(Given data)

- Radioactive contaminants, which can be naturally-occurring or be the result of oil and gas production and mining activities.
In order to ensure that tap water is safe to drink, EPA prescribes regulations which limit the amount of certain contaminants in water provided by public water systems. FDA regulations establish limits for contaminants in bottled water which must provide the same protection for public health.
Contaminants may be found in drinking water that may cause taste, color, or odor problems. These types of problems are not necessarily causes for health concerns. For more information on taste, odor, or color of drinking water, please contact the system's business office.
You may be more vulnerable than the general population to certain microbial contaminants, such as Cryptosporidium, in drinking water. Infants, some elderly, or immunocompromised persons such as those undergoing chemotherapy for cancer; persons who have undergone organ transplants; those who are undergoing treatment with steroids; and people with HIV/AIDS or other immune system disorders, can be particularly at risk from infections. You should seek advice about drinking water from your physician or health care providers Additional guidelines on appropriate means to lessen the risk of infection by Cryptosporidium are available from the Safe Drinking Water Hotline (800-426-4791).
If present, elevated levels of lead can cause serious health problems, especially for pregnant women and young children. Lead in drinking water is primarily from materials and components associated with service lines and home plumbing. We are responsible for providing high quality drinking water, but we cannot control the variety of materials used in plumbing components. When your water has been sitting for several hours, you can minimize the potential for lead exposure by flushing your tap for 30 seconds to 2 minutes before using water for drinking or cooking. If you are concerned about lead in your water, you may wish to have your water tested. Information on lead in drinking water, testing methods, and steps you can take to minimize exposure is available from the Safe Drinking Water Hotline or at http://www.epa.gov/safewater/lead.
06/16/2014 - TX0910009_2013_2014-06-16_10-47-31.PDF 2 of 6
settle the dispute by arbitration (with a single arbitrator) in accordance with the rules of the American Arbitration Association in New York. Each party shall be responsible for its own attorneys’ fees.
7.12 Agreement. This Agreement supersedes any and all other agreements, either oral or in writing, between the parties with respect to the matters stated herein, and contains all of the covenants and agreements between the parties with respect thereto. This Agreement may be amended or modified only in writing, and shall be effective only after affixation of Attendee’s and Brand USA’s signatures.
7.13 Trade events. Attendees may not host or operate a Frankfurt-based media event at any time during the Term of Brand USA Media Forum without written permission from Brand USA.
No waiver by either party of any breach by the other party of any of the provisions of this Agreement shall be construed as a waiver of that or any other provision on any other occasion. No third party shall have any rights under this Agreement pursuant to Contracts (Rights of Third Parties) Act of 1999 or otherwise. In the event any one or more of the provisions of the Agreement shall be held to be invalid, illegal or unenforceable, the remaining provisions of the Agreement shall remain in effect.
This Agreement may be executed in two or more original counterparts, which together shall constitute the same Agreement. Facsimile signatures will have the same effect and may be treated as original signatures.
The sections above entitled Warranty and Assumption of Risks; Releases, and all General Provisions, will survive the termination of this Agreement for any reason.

(End Given data)

Work to be completed: Would you print, exactly as written, every line above from the one holding "You may be more" through the one holding "settle the dispute", with both included and no other lines?

Response below:
You may be more vulnerable than the general population to certain microbial contaminants, such as Cryptosporidium, in drinking water. Infants, some elderly, or immunocompromised persons such as those undergoing chemotherapy for cancer; persons who have undergone organ transplants; those who are undergoing treatment with steroids; and people with HIV/AIDS or other immune system disorders, can be particularly at risk from infections. You should seek advice about drinking water from your physician or health care providers Additional guidelines on appropriate means to lessen the risk of infection by Cryptosporidium are available from the Safe Drinking Water Hotline (800-426-4791).
If present, elevated levels of lead can cause serious health problems, especially for pregnant women and young children. Lead in drinking water is primarily from materials and components associated with service lines and home plumbing. We are responsible for providing high quality drinking water, but we cannot control the variety of materials used in plumbing components. When your water has been sitting for several hours, you can minimize the potential for lead exposure by flushing your tap for 30 seconds to 2 minutes before using water for drinking or cooking. If you are concerned about lead in your water, you may wish to have your water tested. Information on lead in drinking water, testing methods, and steps you can take to minimize exposure is available from the Safe Drinking Water Hotline or at http://www.epa.gov/safewater/lead.
06/16/2014 - TX0910009_2013_2014-06-16_10-47-31.PDF 2 of 6
settle the dispute by arbitration (with a single arbitrator) in accordance with the rules of the American Arbitration Association in New York. Each party shall be responsible for its own attorneys’ fees.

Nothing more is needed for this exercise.